» **REQUIREMENT**:
Omit the images and retype the records verbatim.

Stored data
Start of Block

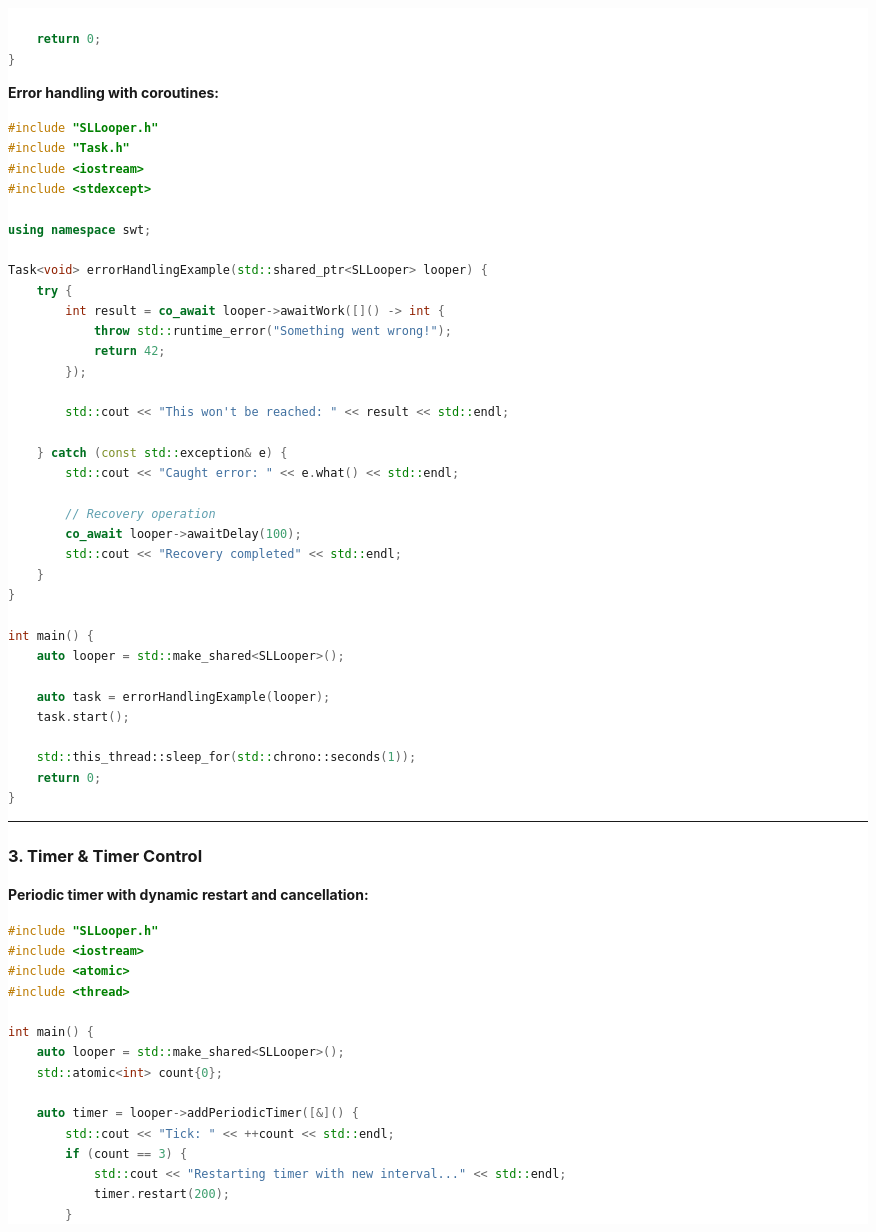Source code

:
 ```cpp
    
    return 0;
}
```

**Error handling with coroutines:**
```cpp
#include "SLLooper.h"
#include "Task.h"
#include <iostream>
#include <stdexcept>

using namespace swt;

Task<void> errorHandlingExample(std::shared_ptr<SLLooper> looper) {
    try {
        int result = co_await looper->awaitWork([]() -> int {
            throw std::runtime_error("Something went wrong!");
            return 42;
        });
        
        std::cout << "This won't be reached: " << result << std::endl;
        
    } catch (const std::exception& e) {
        std::cout << "Caught error: " << e.what() << std::endl;
        
        // Recovery operation
        co_await looper->awaitDelay(100);
        std::cout << "Recovery completed" << std::endl;
    }
}

int main() {
    auto looper = std::make_shared<SLLooper>();
    
    auto task = errorHandlingExample(looper);
    task.start();
    
    std::this_thread::sleep_for(std::chrono::seconds(1));
    return 0;
}
```

---

### 3. Timer & Timer Control

**Periodic timer with dynamic restart and cancellation:**
```cpp
#include "SLLooper.h"
#include <iostream>
#include <atomic>
#include <thread>

int main() {
    auto looper = std::make_shared<SLLooper>();
    std::atomic<int> count{0};

    auto timer = looper->addPeriodicTimer([&]() {
        std::cout << "Tick: " << ++count << std::endl;
        if (count == 3) {
            std::cout << "Restarting timer with new interval..." << std::endl;
            timer.restart(200);
        }
```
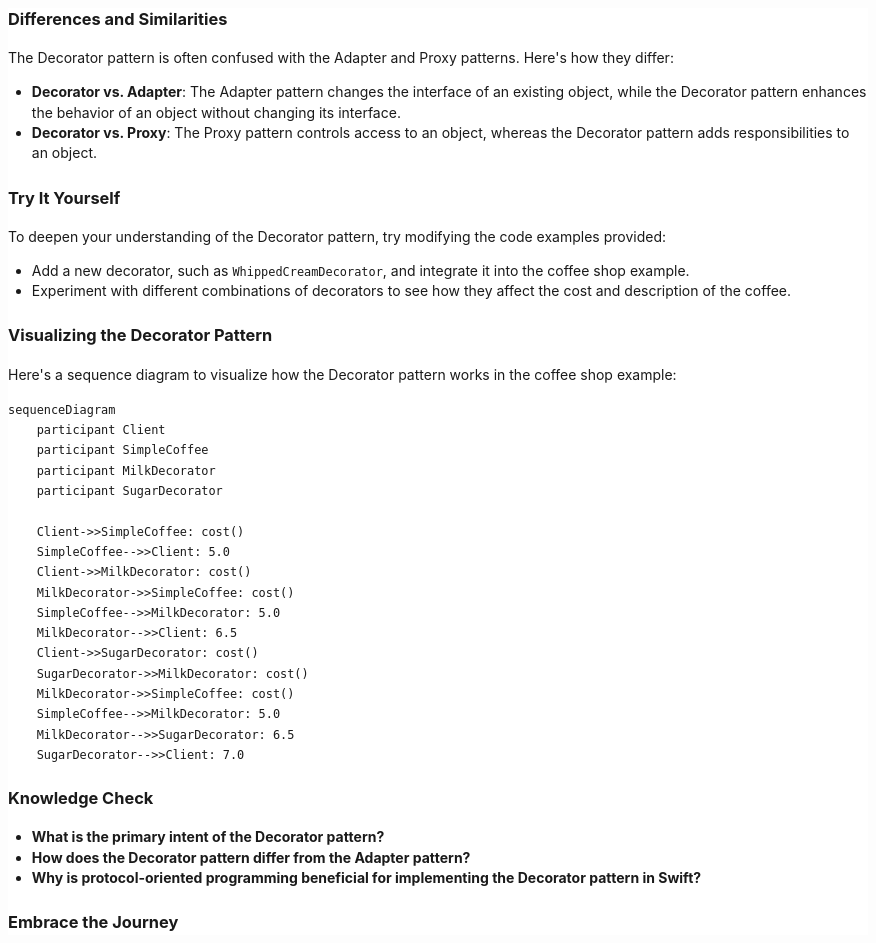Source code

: ### Differences and Similarities

The Decorator pattern is often confused with the Adapter and Proxy patterns. Here's how they differ:

- **Decorator vs. Adapter**: The Adapter pattern changes the interface of an existing object, while the Decorator pattern enhances the behavior of an object without changing its interface.
- **Decorator vs. Proxy**: The Proxy pattern controls access to an object, whereas the Decorator pattern adds responsibilities to an object.

### Try It Yourself

To deepen your understanding of the Decorator pattern, try modifying the code examples provided:

- Add a new decorator, such as `WhippedCreamDecorator`, and integrate it into the coffee shop example.
- Experiment with different combinations of decorators to see how they affect the cost and description of the coffee.

### Visualizing the Decorator Pattern

Here's a sequence diagram to visualize how the Decorator pattern works in the coffee shop example:

```mermaid
sequenceDiagram
    participant Client
    participant SimpleCoffee
    participant MilkDecorator
    participant SugarDecorator

    Client->>SimpleCoffee: cost()
    SimpleCoffee-->>Client: 5.0
    Client->>MilkDecorator: cost()
    MilkDecorator->>SimpleCoffee: cost()
    SimpleCoffee-->>MilkDecorator: 5.0
    MilkDecorator-->>Client: 6.5
    Client->>SugarDecorator: cost()
    SugarDecorator->>MilkDecorator: cost()
    MilkDecorator->>SimpleCoffee: cost()
    SimpleCoffee-->>MilkDecorator: 5.0
    MilkDecorator-->>SugarDecorator: 6.5
    SugarDecorator-->>Client: 7.0
```

### Knowledge Check

- **What is the primary intent of the Decorator pattern?**
- **How does the Decorator pattern differ from the Adapter pattern?**
- **Why is protocol-oriented programming beneficial for implementing the Decorator pattern in Swift?**

### Embrace the Journey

End of Block

» **EXERCISE RESULT**:
Source code

:
 ```cpp
    
    return 0;
}
```

**Error handling with coroutines:**
```cpp
#include "SLLooper.h"
#include "Task.h"
#include <iostream>
#include <stdexcept>

using namespace swt;

Task<void> errorHandlingExample(std::shared_ptr<SLLooper> looper) {
    try {
        int result = co_await looper->awaitWork([]() -> int {
            throw std::runtime_error("Something went wrong!");
            return 42;
        });
        
        std::cout << "This won't be reached: " << result << std::endl;
        
    } catch (const std::exception& e) {
        std::cout << "Caught error: " << e.what() << std::endl;
        
        // Recovery operation
        co_await looper->awaitDelay(100);
        std::cout << "Recovery completed" << std::endl;
    }
}

int main() {
    auto looper = std::make_shared<SLLooper>();
    
    auto task = errorHandlingExample(looper);
    task.start();
    
    std::this_thread::sleep_for(std::chrono::seconds(1));
    return 0;
}
```

---

### 3. Timer & Timer Control

**Periodic timer with dynamic restart and cancellation:**
```cpp
#include "SLLooper.h"
#include <iostream>
#include <atomic>
#include <thread>

int main() {
    auto looper = std::make_shared<SLLooper>();
    std::atomic<int> count{0};

    auto timer = looper->addPeriodicTimer([&]() {
        std::cout << "Tick: " << ++count << std::endl;
        if (count == 3) {
            std::cout << "Restarting timer with new interval..." << std::endl;
            timer.restart(200);
        }
```
Source code

: ### Differences and Similarities

The Decorator pattern is often confused with the Adapter and Proxy patterns. Here's how they differ:

- **Decorator vs. Adapter**: The Adapter pattern changes the interface of an existing object, while the Decorator pattern enhances the behavior of an object without changing its interface.
- **Decorator vs. Proxy**: The Proxy pattern controls access to an object, whereas the Decorator pattern adds responsibilities to an object.

### Try It Yourself

To deepen your understanding of the Decorator pattern, try modifying the code examples provided:

- Add a new decorator, such as `WhippedCreamDecorator`, and integrate it into the coffee shop example.
- Experiment with different combinations of decorators to see how they affect the cost and description of the coffee.

### Visualizing the Decorator Pattern

Here's a sequence diagram to visualize how the Decorator pattern works in the coffee shop example:

```mermaid
sequenceDiagram
    participant Client
    participant SimpleCoffee
    participant MilkDecorator
    participant SugarDecorator

    Client->>SimpleCoffee: cost()
    SimpleCoffee-->>Client: 5.0
    Client->>MilkDecorator: cost()
    MilkDecorator->>SimpleCoffee: cost()
    SimpleCoffee-->>MilkDecorator: 5.0
    MilkDecorator-->>Client: 6.5
    Client->>SugarDecorator: cost()
    SugarDecorator->>MilkDecorator: cost()
    MilkDecorator->>SimpleCoffee: cost()
    SimpleCoffee-->>MilkDecorator: 5.0
    MilkDecorator-->>SugarDecorator: 6.5
    SugarDecorator-->>Client: 7.0
```

### Knowledge Check

- **What is the primary intent of the Decorator pattern?**
- **How does the Decorator pattern differ from the Adapter pattern?**
- **Why is protocol-oriented programming beneficial for implementing the Decorator pattern in Swift?**

### Embrace the Journey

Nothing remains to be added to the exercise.